I've been hunting squirrel with my 20ga. 5-lead shot instead of a rifle due to the fact that I only have 100 acres to work with and there are a few houses going up on the outskirts of the land. A .22 is dangerous up to a mile, but I miss the thrill of the head-shot and would like to find a comparable rifle with a shorter range. Any suggestions?


----------



## pheasantfanatic (Jan 20, 2007)

The only thing with less power than a .22 would be one of the high powered pellet guns, and they cost as much as a cheap .22. If you're looking for a .22, take a look at the Savage line-up of rimfires, they are generally VERY accurate and they don't cost an arm and a leg.

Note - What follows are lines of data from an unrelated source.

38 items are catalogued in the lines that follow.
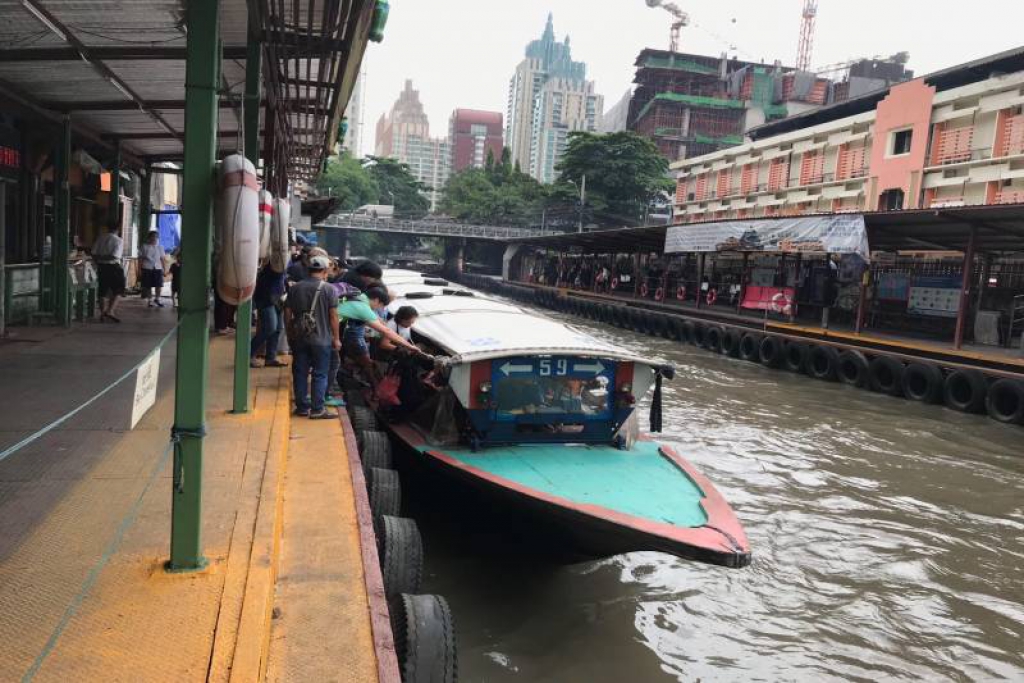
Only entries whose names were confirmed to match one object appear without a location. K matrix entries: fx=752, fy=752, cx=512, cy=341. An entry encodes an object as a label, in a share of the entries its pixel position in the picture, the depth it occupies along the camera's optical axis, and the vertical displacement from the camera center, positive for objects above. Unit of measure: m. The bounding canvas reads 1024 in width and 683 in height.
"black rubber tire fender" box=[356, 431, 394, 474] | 6.07 -1.61
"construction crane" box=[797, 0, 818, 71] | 121.12 +40.10
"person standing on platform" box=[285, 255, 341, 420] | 6.14 -0.67
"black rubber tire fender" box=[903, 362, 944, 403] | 14.02 -1.69
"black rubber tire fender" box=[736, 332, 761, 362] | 19.36 -1.76
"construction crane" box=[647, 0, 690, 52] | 136.88 +47.47
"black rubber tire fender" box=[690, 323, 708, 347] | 22.12 -1.75
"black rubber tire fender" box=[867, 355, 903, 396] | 14.90 -1.72
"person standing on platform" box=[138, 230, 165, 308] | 12.71 -0.47
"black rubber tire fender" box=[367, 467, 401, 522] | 5.21 -1.68
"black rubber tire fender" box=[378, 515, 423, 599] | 4.17 -1.69
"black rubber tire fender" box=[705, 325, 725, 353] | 21.33 -1.76
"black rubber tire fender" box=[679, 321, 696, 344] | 22.89 -1.73
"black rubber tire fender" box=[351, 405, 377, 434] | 6.87 -1.55
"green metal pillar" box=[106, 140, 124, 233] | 12.59 +0.73
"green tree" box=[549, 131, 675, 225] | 61.97 +7.92
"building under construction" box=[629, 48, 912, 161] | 74.62 +17.98
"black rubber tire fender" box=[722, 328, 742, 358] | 20.41 -1.75
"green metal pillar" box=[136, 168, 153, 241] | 16.05 +0.62
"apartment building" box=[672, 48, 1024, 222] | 29.70 +6.63
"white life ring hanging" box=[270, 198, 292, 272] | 6.65 +0.08
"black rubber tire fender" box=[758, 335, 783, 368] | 18.45 -1.73
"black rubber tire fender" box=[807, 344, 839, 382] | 16.53 -1.73
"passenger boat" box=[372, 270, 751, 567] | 4.84 -1.46
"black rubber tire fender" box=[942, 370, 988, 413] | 13.24 -1.69
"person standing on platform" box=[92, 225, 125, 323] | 10.81 -0.56
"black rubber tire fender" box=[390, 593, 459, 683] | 3.24 -1.69
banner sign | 16.12 +1.14
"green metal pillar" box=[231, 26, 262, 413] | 5.84 -0.49
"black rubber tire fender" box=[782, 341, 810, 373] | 17.62 -1.72
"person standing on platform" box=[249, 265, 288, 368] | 7.92 -0.70
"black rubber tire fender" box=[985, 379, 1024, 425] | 12.51 -1.73
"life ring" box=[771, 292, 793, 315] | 20.39 -0.57
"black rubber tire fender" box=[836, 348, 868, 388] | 15.70 -1.72
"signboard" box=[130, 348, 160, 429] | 3.15 -0.64
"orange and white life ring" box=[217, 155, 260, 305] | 3.10 +0.08
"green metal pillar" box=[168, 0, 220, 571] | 3.05 -0.03
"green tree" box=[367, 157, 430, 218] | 90.19 +8.22
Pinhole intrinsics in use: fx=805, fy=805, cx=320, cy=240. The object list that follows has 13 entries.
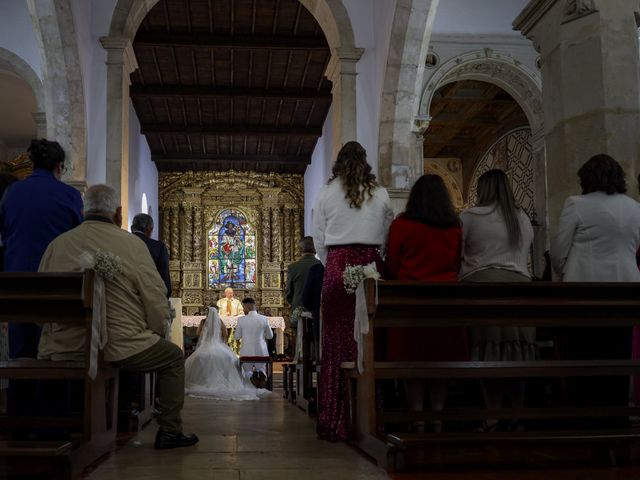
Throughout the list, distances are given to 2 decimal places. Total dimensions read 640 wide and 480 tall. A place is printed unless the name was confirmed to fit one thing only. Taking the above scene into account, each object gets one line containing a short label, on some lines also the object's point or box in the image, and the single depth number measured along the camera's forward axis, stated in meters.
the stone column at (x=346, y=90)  10.95
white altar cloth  17.61
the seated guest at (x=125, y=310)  4.05
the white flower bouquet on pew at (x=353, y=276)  4.04
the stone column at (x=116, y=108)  10.36
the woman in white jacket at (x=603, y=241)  4.39
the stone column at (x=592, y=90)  5.25
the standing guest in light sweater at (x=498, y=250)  4.52
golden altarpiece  22.72
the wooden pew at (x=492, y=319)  3.84
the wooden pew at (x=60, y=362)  3.78
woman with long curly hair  4.57
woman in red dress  4.41
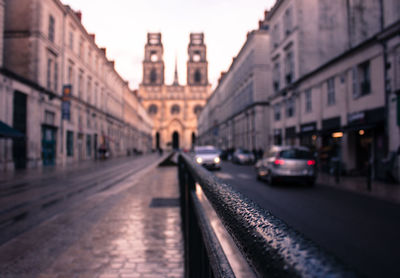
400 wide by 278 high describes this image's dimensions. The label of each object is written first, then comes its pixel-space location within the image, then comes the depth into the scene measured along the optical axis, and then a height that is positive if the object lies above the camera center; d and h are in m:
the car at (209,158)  19.52 -0.75
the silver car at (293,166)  11.62 -0.79
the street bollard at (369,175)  10.67 -1.13
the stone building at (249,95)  35.22 +7.36
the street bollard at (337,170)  13.01 -1.09
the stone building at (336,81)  14.67 +4.34
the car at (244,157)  27.69 -1.00
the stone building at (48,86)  20.36 +5.44
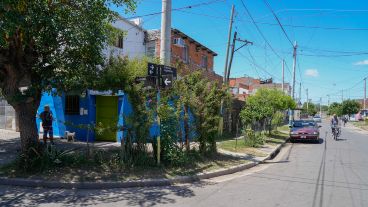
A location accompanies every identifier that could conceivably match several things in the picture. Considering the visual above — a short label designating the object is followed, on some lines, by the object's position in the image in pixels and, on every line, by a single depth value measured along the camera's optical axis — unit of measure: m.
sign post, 9.91
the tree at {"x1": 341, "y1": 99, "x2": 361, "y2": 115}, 92.69
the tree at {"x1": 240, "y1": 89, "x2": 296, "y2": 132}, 19.95
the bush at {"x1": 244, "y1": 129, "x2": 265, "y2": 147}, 17.41
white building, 22.47
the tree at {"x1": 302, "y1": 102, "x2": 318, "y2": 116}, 108.05
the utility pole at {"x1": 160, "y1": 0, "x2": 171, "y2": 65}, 11.03
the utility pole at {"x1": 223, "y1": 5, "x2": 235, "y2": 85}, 21.41
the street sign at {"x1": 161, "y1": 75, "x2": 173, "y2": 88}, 10.12
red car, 22.32
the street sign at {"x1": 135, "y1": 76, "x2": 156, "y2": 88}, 9.90
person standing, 13.42
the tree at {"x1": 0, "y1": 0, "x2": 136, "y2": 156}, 8.88
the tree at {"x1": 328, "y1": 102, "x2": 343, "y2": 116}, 94.41
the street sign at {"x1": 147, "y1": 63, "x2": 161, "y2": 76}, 9.78
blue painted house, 16.03
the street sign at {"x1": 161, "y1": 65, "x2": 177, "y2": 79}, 10.17
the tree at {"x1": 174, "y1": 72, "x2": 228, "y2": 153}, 11.62
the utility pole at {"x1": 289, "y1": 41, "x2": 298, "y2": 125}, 41.48
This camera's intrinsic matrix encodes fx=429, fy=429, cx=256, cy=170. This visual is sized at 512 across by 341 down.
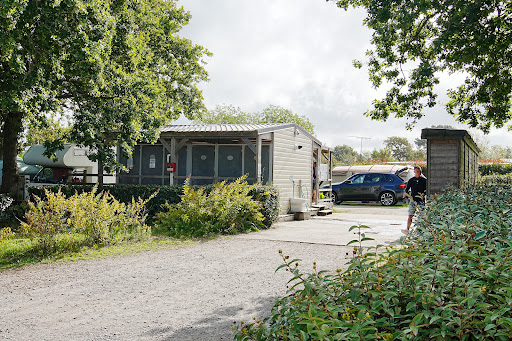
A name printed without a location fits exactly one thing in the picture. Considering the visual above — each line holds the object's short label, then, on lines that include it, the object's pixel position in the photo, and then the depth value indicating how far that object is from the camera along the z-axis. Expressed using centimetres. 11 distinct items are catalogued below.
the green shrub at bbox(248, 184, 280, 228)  1175
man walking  999
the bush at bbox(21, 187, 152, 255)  755
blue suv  2178
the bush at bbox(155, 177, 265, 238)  1025
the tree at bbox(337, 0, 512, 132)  820
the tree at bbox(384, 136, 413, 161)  8216
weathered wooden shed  975
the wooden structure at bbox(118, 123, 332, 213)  1378
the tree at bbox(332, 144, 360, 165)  9125
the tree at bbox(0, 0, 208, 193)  902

Or find an old .22 that will shoot shorts.......kinda hard to find though. Remington still makes a pump action that shoots shorts though.

Just my $.02

Pheasantfanatic


----------



## Burly1 (Sep 20, 2003)

Any .22 will shoot shorts, or CB caps, if you don't mind single loading.


----------



## neb_bo (Feb 3, 2007)

henrys will eat em all too, and without a hiccup, trust me. i do most of my small game hunting with one, and i almost always shoot shorts.


----------



## weasle414 (Dec 31, 2006)

How loud are shorts and CB caps?


----------



## neb_bo (Feb 3, 2007)

shorts are about the same as long rifles, maybe a little less, but cb caps are like those little snapper things you throw at the ground that come packed in sawdust, but not as sharp.


----------



## weasle414 (Dec 31, 2006)

Alrighty then, thanks neb_bo.


----------



## Remington 7400 (Dec 14, 2005)

Get a tube fed bolt .22 and load it with shorts.


----------



## MOGLEY (Dec 20, 2005)

I'd get a 17 mach 2. accurate out a long ways and the bullet does not survive much if it hits anything. I have been shooting a bunch of squirrels lately and the mach 2 is made to order.


----------



## iwantabuggy (Feb 15, 2005)

I agree with MOGLEY. 17M2 is quite a cartridge and doesn't seem to be prone to ricochet. I have heard many a .22 LR bullet ricochet, but I can only think of 1 from the M2.


----------



## squirrelshooter97 (Mar 20, 2007)

I dont have any Experience with the 17 mach 2 but i have seen the power of the HMR and what it will do to a squirrel head. if you hit it in the head with a V MAX at normal squirrel distance all you hear is a shot and a thud when it hits the ground they usually dont crawl around. Of course if you hit it elsewhere massive meat damage so i advise a little bit of practice LOL. but all in all id say it is my favorite squirrel gun, I know you 22 LR fans are going to attack but i own 2 22's and i love what they will do but that gaping hole in a squirrel head sure is impressive.


----------